I’m not scared of free competition. If a publisher comes to me and says “we’d like to publish you, but [author] sold ten times as many books as you and so we’re going with them instead” I’d understand. I wouldn’t be very happy, but I’d understand. And if the publisher said “we’re looking for stories by military vets only” I’d understand – I could have joined the military but I didn’t.

But if the publisher said “we’re going with [author] because [author] ticks a box in the diversity checklist” … I’d be pissed. Of course I’d be pissed. How the hell am I supposed to compete against that? It isn’t my fault that I was born with a number of unchangeable attributes. And this would poison my attitude towards that author.

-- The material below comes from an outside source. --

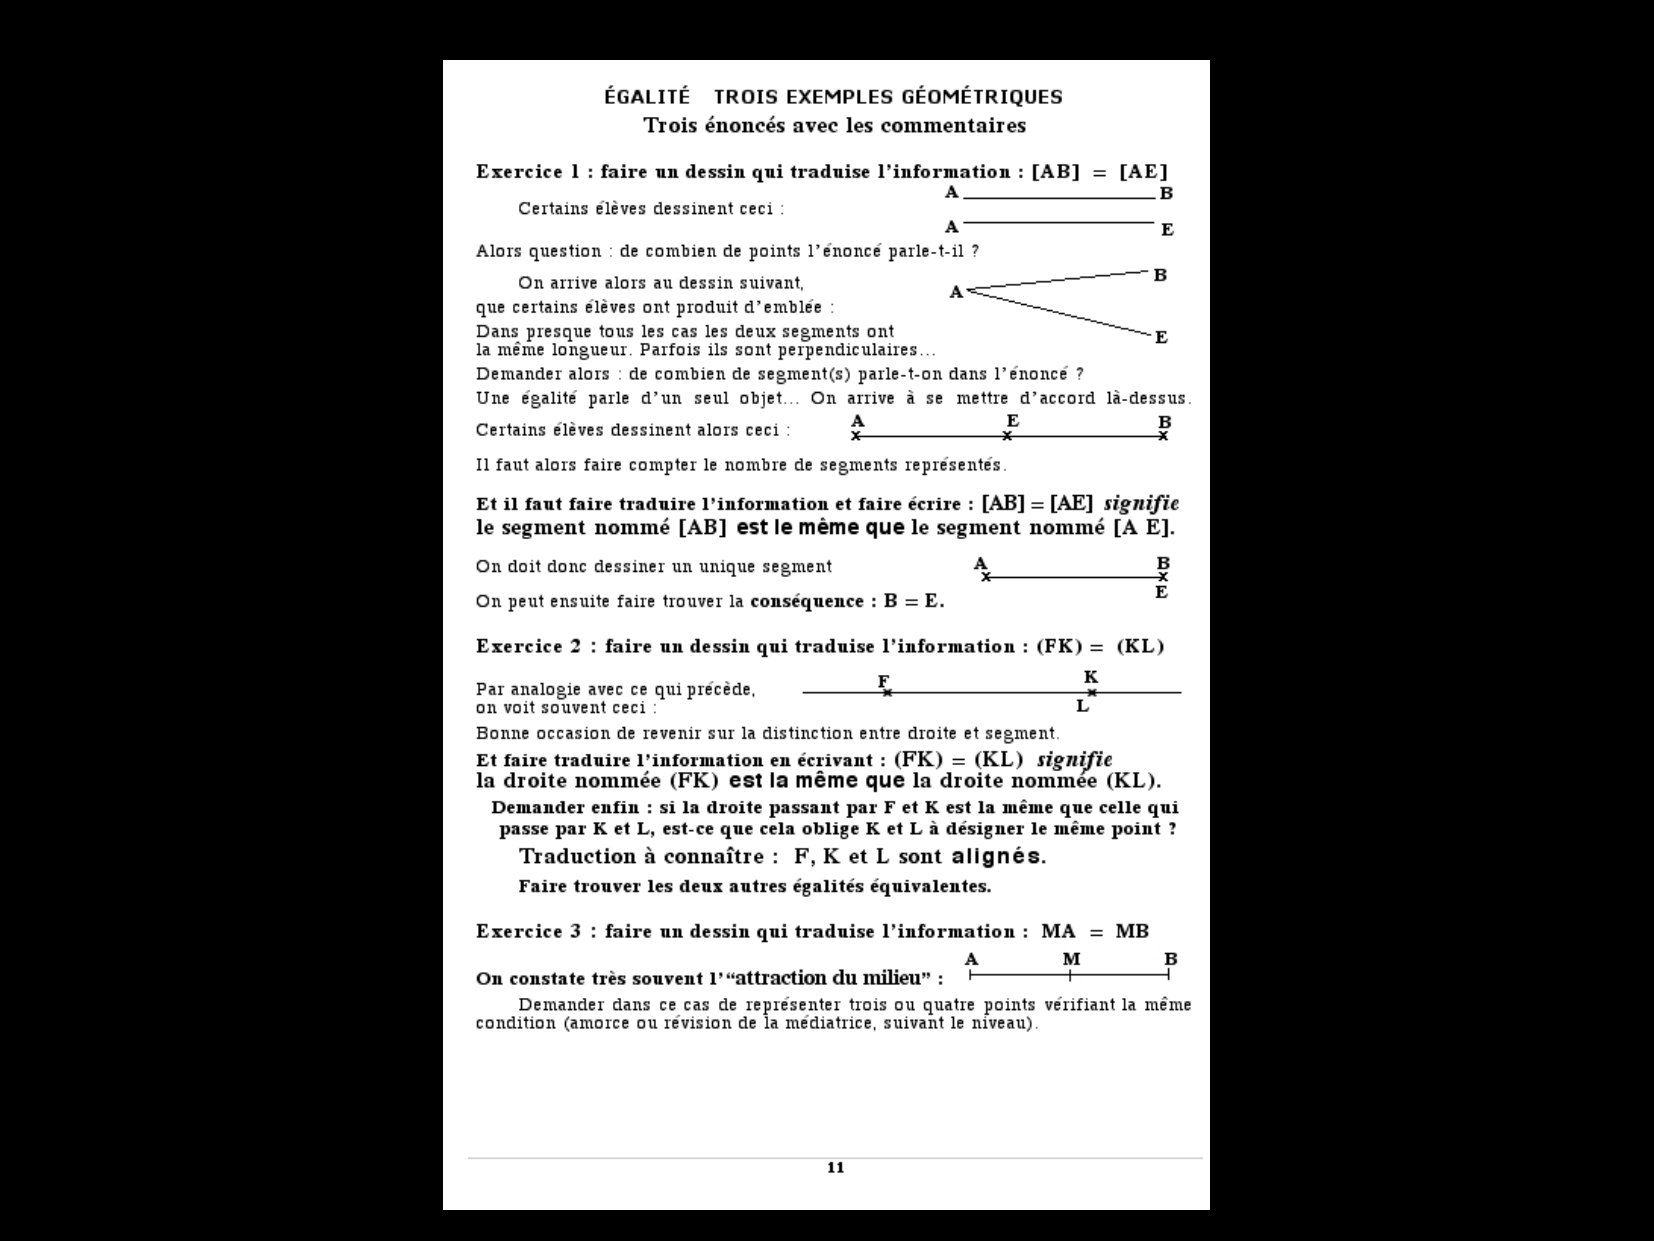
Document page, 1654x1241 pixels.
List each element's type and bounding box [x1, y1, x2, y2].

On the micro scale, the attitude expressed Madeleine Leader might go some way towards explaining the problems facing the DNC. If they’re choosing everyone from gofers to presidential candidates to tick a diversity checkbox, rather than competence, they should count themselves lucky they hadn’t had more problems. But on the macro scale, as Rod Dreher points out, it explains why the Democrats lost. And why people who would otherwise be repulsed by Trump will not vote for the Democrats.

People are not, as a general rule, selfish. But they are self-interested. They look for the advantage for themselves, for their families, for their communities. And what sort of idiot would expect someone to sacrifice the best interests of their family for strangers?